Repeat the text of every item below verbatim, leaving the pictures out of your answer.

◆ Dataset extract ◆
# # # # #

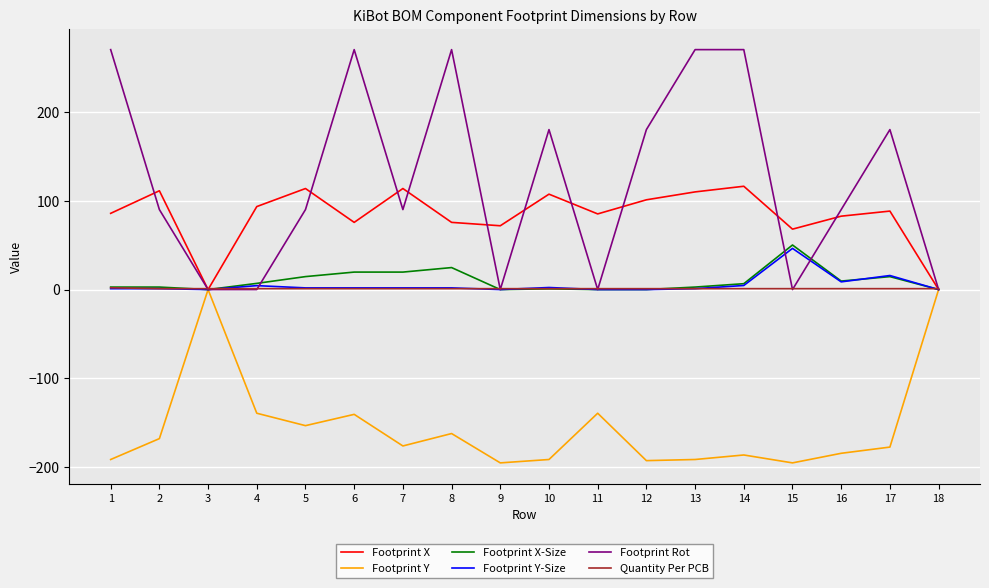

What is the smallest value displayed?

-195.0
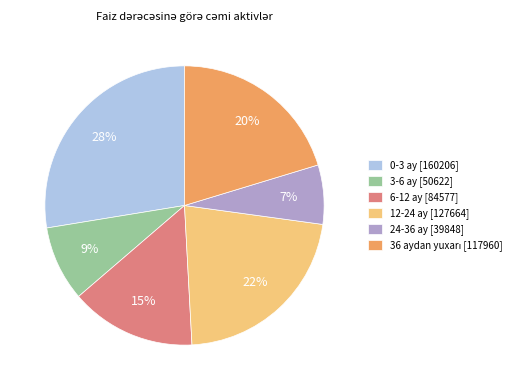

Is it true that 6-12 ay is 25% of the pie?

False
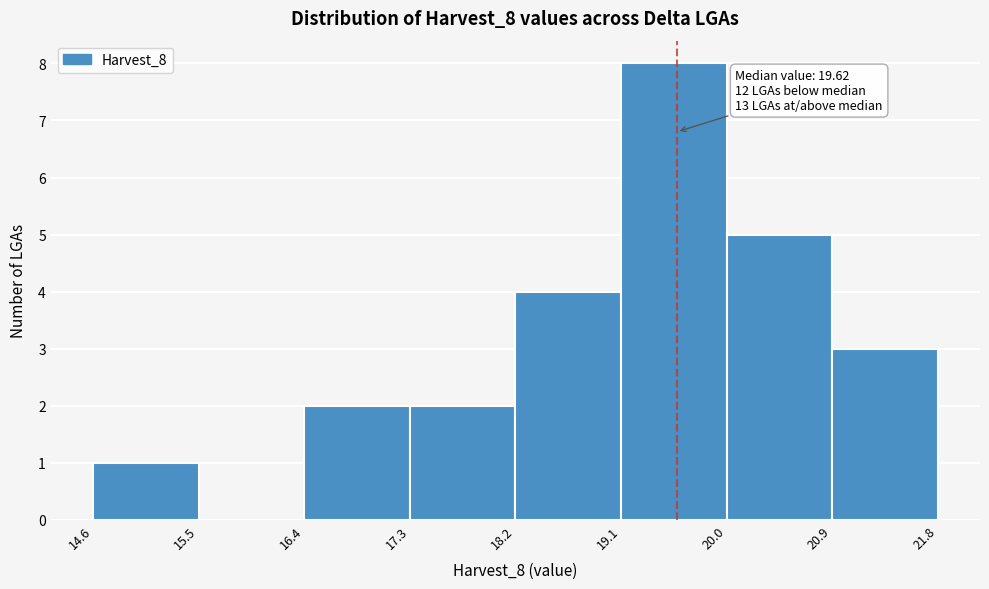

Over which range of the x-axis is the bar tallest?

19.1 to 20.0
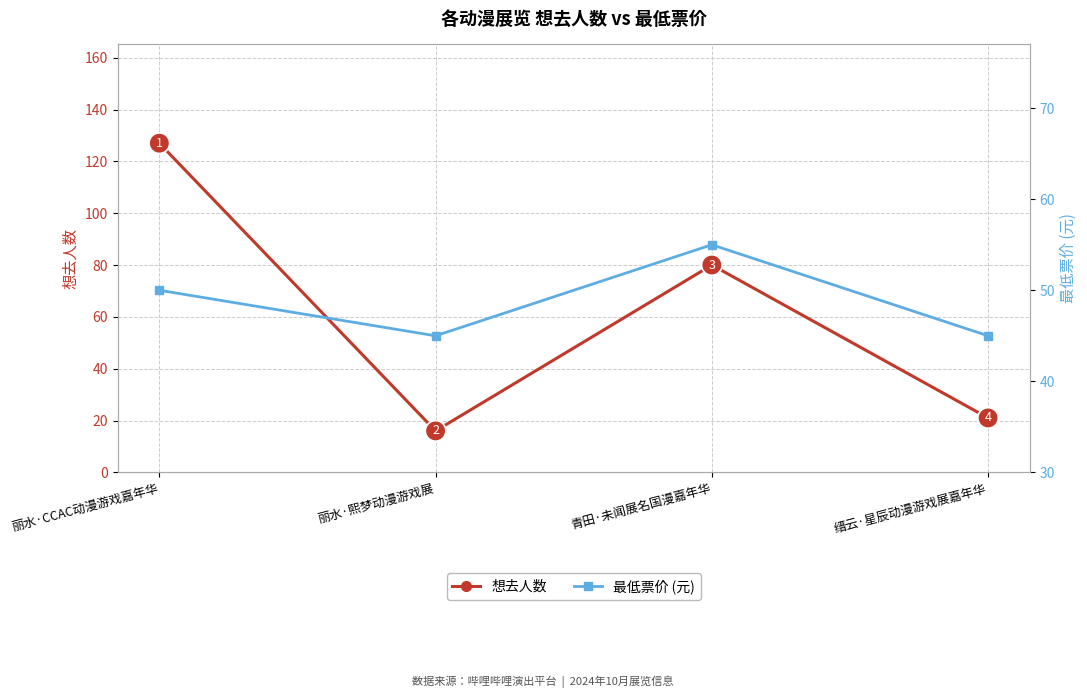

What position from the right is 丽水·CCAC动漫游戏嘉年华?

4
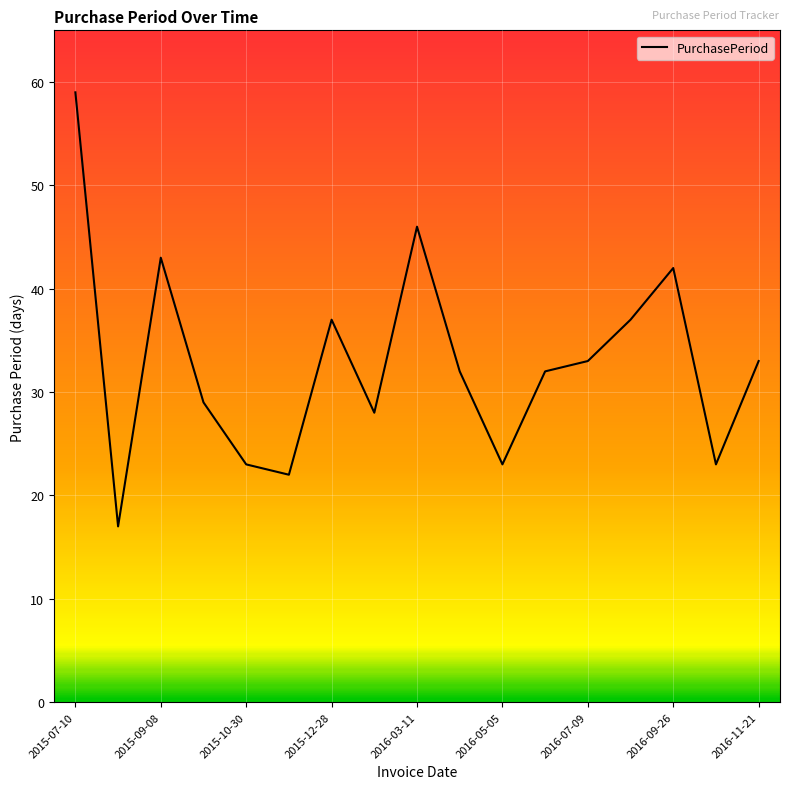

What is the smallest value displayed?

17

# # # # #

◆ Exercise result ◆
What is the smallest value displayed?

-195.0

Is it true that 6-12 ay is 25% of the pie?

False

Over which range of the x-axis is the bar tallest?

19.1 to 20.0

What position from the right is 丽水·CCAC动漫游戏嘉年华?

4

What is the smallest value displayed?

17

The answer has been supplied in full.